After that, you could carry the phone wherever you went. Phones became rootless, belonging nowhere, released not only from the downstairs hall table but from any particular locale whatsoever.
Soon, we were rootless in our written communications, too. Emails, texts and tweets replaced handwritten letters, home addresses became irrelevant and even, in most cases, unknown. Some people were barely aware of their OWN surface addresses. Fountain pens became museum pieces. And because dialling was now merely pressing a button, no-one knew anyone’s phone number by heart, including their own.
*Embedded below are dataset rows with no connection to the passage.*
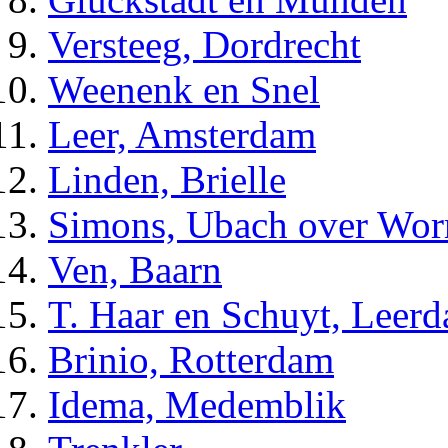
Versteeg, Dordrecht
Weenenk en Snel
Leer, Amsterdam
Linden, Brielle
Simons, Ubach over Wo
Ven, Baarn
T. Haar en Schuyt, Leer
Brinio, Rotterdam
Idema, Medemblik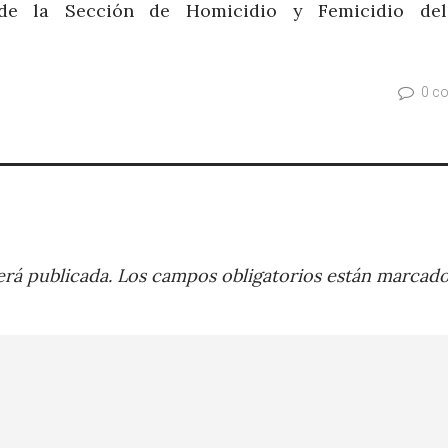
 de la Sección de Homicidio y Femicidio de
0 c
rá publicada.
Los campos obligatorios están marcad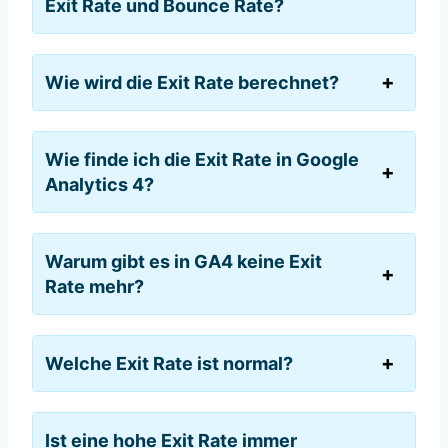
Exit Rate und Bounce Rate?
Wie wird die Exit Rate berechnet?
Wie finde ich die Exit Rate in Google
Analytics 4?
Warum gibt es in GA4 keine Exit
Rate mehr?
Welche Exit Rate ist normal?
Ist eine hohe Exit Rate immer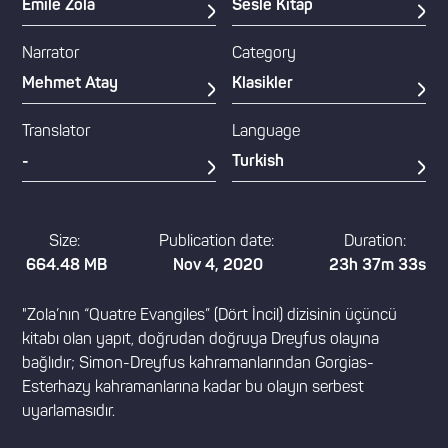
Émile Zola
Sesle Kitap
Narrator
Category
Mehmet Atay
Klasikler
Translator
Language
-
Turkish
Size:
Publication date:
Duration:
664.48 MB
Nov 4, 2020
23h 37m 33s
"Zola’nın “Quatre Evangiles” (Dört İncil) dizisinin üçüncü
kitabı olan yapıt, doğrudan doğruya Dreyfus olayına
bağlıdır; Simon-Dreyfus kahramanlarından Gorgias-
Esterhazy kahramanlarına kadar bu olayın serbest
uyarlamasıdır.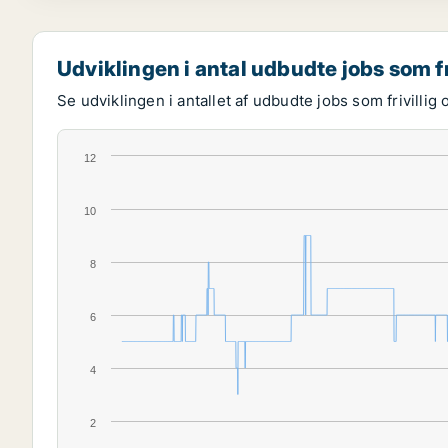
Udviklingen i antal udbudte jobs som fr
Se udviklingen i antallet af udbudte jobs som frivillig 
12
10
8
6
4
2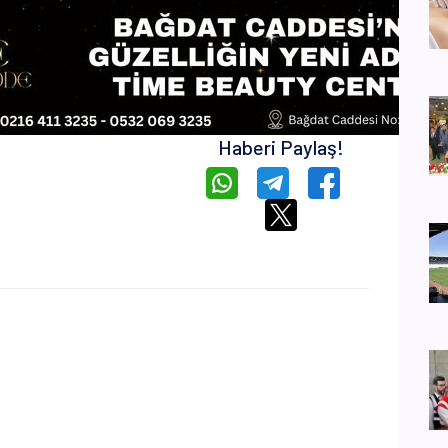
Haberi Paylaş!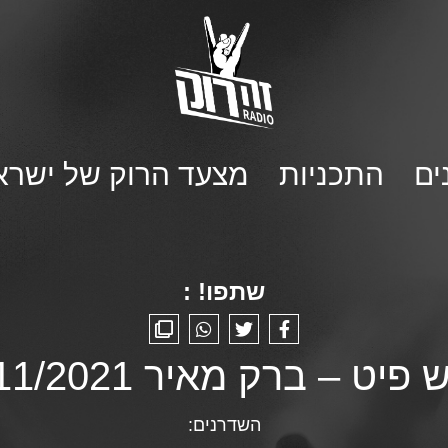
ים
התכניות
מצעד הרוק של ישרא
שתפו! :
יט – ברק מאיר 29/11/2021
השדרנים: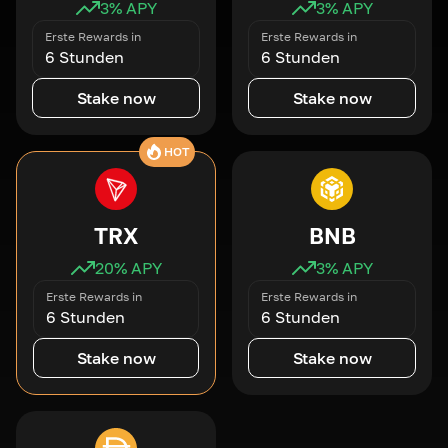
3
% APY
3
% APY
Erste Rewards in
Erste Rewards in
6 Stunden
6 Stunden
Stake now
Stake now
HOT
TRX
BNB
20
% APY
3
% APY
Erste Rewards in
Erste Rewards in
6 Stunden
6 Stunden
Stake now
Stake now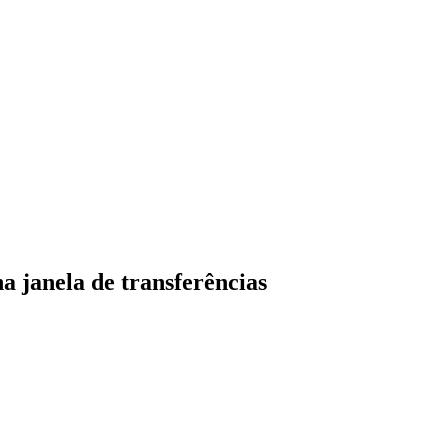
a janela de transferências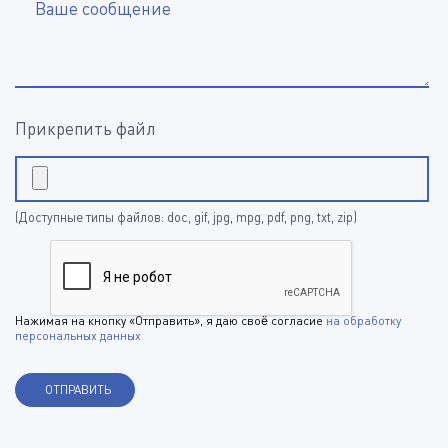
Ваше сообщение
Прикрепить файл
(Доступные типы файлов: doc, gif, jpg, mpg, pdf, png, txt, zip)
Нажимая на кнопку «Отправить», я даю своё согласие
на обработку
персональных данных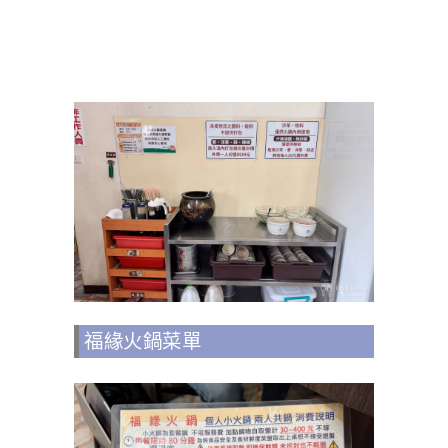
福緣火鍋菜單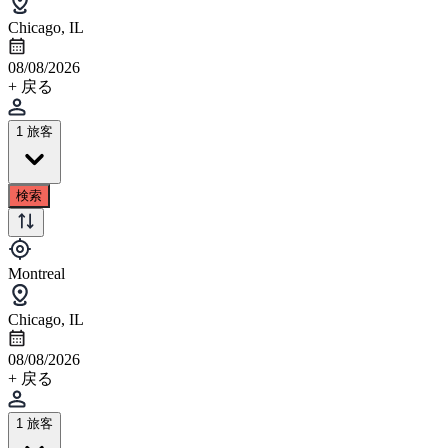
Chicago, IL
08/08/2026
+ 戻る
1 旅客
検索
Montreal
Chicago, IL
08/08/2026
+ 戻る
1 旅客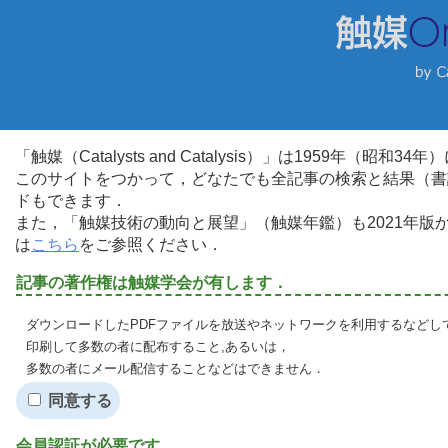
「触媒（Catalysts and Catalysis）」は1959年（昭
このサイトをつかって，どなたでも全記事の検索と結果（書
ドもできます．
また，「触媒技術の動向と展望」（触媒年鑑）も2021年
は
こちら
をご参照ください．
記事の著作権は触媒学会が有します．
ダウンロードしたPDFファイルを放送やネットワークを利用するなどし
印刷して多数の者に配布すること,あるいは，
多数の者にメール配信することなどはできません．
同意する
会員認証が必要です．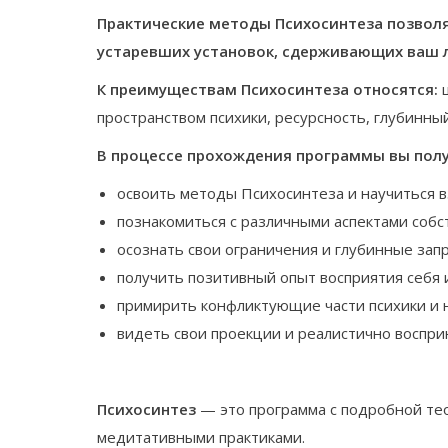
Практические методы Психосинтеза позволя
устаревших установок, сдерживающих ваш 
К преимуществам Психосинтеза относятся:
ш
пространством психики, ресурсность, глубинн
В процессе прохождения программы вы пол
освоить методы Психосинтеза и научиться 
познакомиться с различными аспектами собс
осознать свои ограничения и глубинные за
получить позитивный опыт восприятия себя 
примирить конфликтующие части психики и 
видеть свои проекции и реалистично воспри
Психосинтез
— это программа с подробной те
медитативными практиками.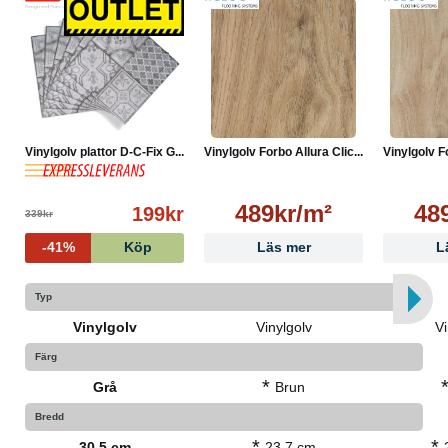
Vinylgolv plattor D-C-Fix G...
Vinylgolv Forbo Allura Clic...
Vinylgolv Fo
489kr/m²
48
199kr
339kr
-41%
Köp
Läs mer
L
Typ
Vinylgolv
Vinylgolv
Vi
Färg
*
Grå
Brun
Bredd
*
*
30.5 cm
23.7 cm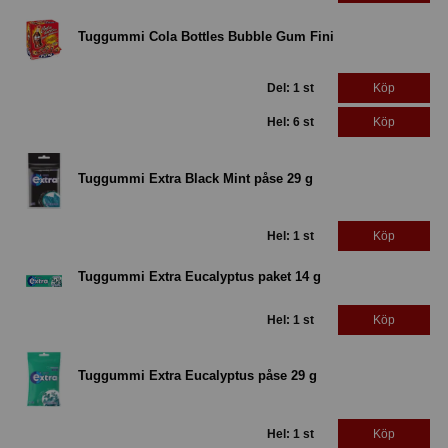
Tuggummi Cola Bottles Bubble Gum Fini
Del: 1 st
Köp
Hel: 6 st
Köp
Tuggummi Extra Black Mint påse 29 g
Hel: 1 st
Köp
Tuggummi Extra Eucalyptus paket 14 g
Hel: 1 st
Köp
Tuggummi Extra Eucalyptus påse 29 g
Hel: 1 st
Köp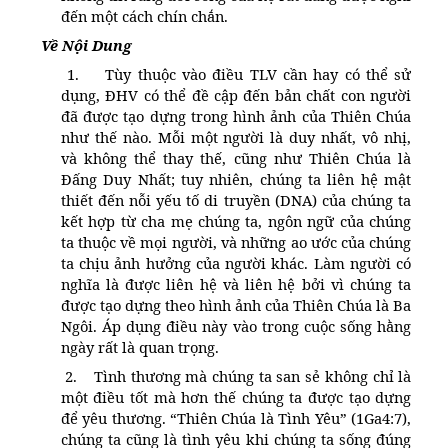
đến một cách chín chắn.
Về Nội Dung
1.
Tùy thuộc vào điều TLV cần hay có thể sử
dụng, ĐHV có thể đề cập đến bản chất con người
đã được tạo dựng trong hình ảnh của Thiên Chúa
như thế nào. Mỗi một người là duy nhất, vô nhị,
và không thể thay thế, cũng như Thiên Chúa là
Đấng Duy Nhất; tuy nhiên, chúng ta liên hệ mật
thiết đến nỗi yếu tố di truyền (DNA) của chúng ta
kết hợp từ cha mẹ chúng ta, ngôn ngữ của chúng
ta thuộc về mọi người, và những ao ước của chúng
ta chịu ảnh hưởng của người khác. Làm người có
nghĩa là được liên hệ và liên hệ bởi vì chúng ta
được tạo dựng theo hình ảnh của Thiên Chúa là Ba
Ngôi. Áp dụng điều này vào trong cuộc sống hằng
ngày rất là quan trọng.
2.
Tình thương mà chúng ta san sẻ không chỉ là
một điều tốt mà hơn thế chúng ta được tạo dựng
để yêu thương. “Thiên Chúa là Tình Yêu” (1Ga4:7),
chúng ta cũng là tình yêu khi chúng ta sống đúng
High technology slowly rendered us ignorant; vast swathes of us on trains, buses and even on foot drifted through journeys staring empty-eyed into small screens, increasingly unaware of any other reality. We became automatons.
Lovers sitting opposite one another no longer stared deep into each other’s eyes but remained glued to their own small, illuminated screens. No one noticed the passing seasons, the shape of clouds, dawn, dusk, falling leaves, birds in trees, nodding flowers, grass rippling in the wind, the lap of water at the lakeside.
Their ears plugged with headphones, no-one heard the wind’s sigh, the lonely cry of a seagull, the roar of a waterfall, the delivery boy’s whistle, the thrum-thrum of the passing train. Most conversation simply disappeared.
And all this, you see, because some hi-tech fool freed the phone from its curly-wurly flex.
As a sage once said, be careful what you wish for. . .
Aha! Yet more words of wisdom, and if the telephone on the hall table is remembered, then the writer must be a young museum enthusiast or one of a certain age!! Thing is , i am over a certain age & I like my IPhone, camera, store of best pics of grandchildren, and Madman across the Water (ie latest download) and up to date match report, Shrewsbury v Bolton Wanderers. The hall table phone, Brentwood 580? Yep, museum!